I must admit, I liked this chapter :) There is a lot of action which was fun to write. Rocky and Charlie finally meet. Loki, of course, is the hero in the chapter. He does all sorts of daring things, chasing after the "wild beasts," risking his life to help save his dear Rocky. The paragraph that sort of seals the deal for Rocky is the one I have selected. Remember now, that Rocky at this point can't join the adventure and has to return home. The problem, if you will, that I faced was what sort of circumstance would she run into that would make a case for her to return home. I needed something that "could not be argued against." She has to return home and it needed to be more than a firm instance from Charlie.
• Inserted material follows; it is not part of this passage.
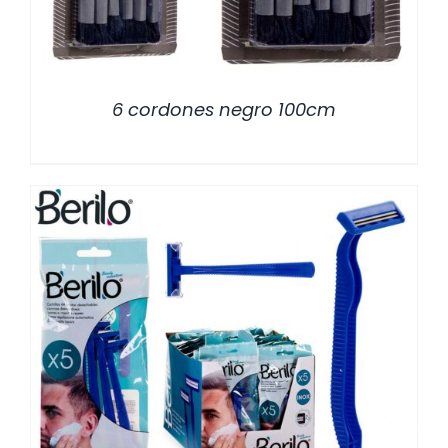
6 cordones negro 100cm
/
DETALLES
Also, I mentioned in the last post, Rocky (the female component of the mythological hero) needed to me slapped on the wrist - so to speak - for running away. The running away, of course, was not so much the impulsive act of someone wanting to join up with Charlie, but rather the breaking of the rules of the game. (To join the adventure, she needed to pass through the Threshold Guardians - which she did not.)
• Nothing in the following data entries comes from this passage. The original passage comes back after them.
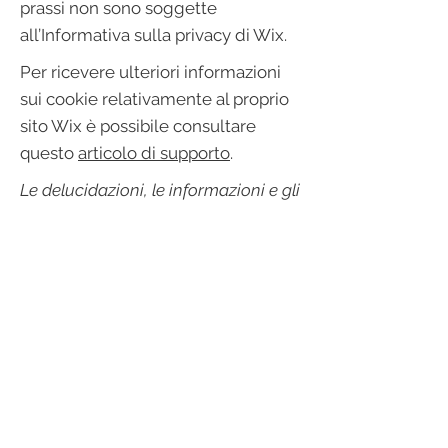
prassi non sono soggette
all’Informativa sulla privacy di Wix.
Per ricevere ulteriori informazioni
sui cookie relativamente al proprio
sito Wix è possibile consultare
questo
articolo di supporto
.
Le delucidazioni, le informazioni e gli
esempi qui forniti sono di natura
generica. Il presente articolo non
costituisce un consulto legale né
una raccomandazione in merito alle
azioni che l’utente è tenuto a
intraprendere. Per ricevere
informazioni complete e assistenza
nella creazione della propria
informativa sui cookie si consiglia di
So, this paragraph is step one, so to speak, as to why she must return home and is the "slap" that results from not understanding that she has to go through the Rusty Scuttle in order to join Charlie.
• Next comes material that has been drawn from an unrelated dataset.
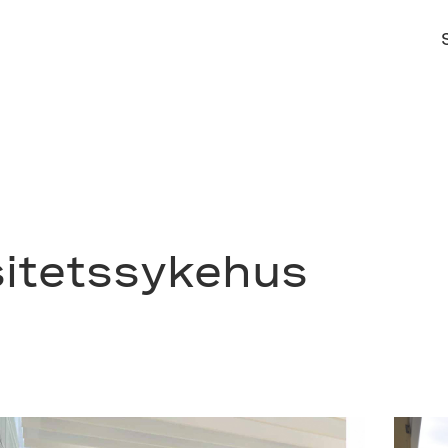
sitetssykehus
"Seeing the sudden, violent end of the pack's leader, the second Dunk flew back on top of Rocky and this time found its mark. Charlie jumped off his horse and came running with his sword out and ready. But before he could drive the half-crazed animal away, the Dunk bit into Rocky's left leg above her leather boot. She cried out in pain as the beast's teeth tore through her flesh right down to the bone."
I had a lot of fun with this chapter. Took me weeks to figure out what and how to convey the part of the hero's journey as it refers to the Threshold Guardians.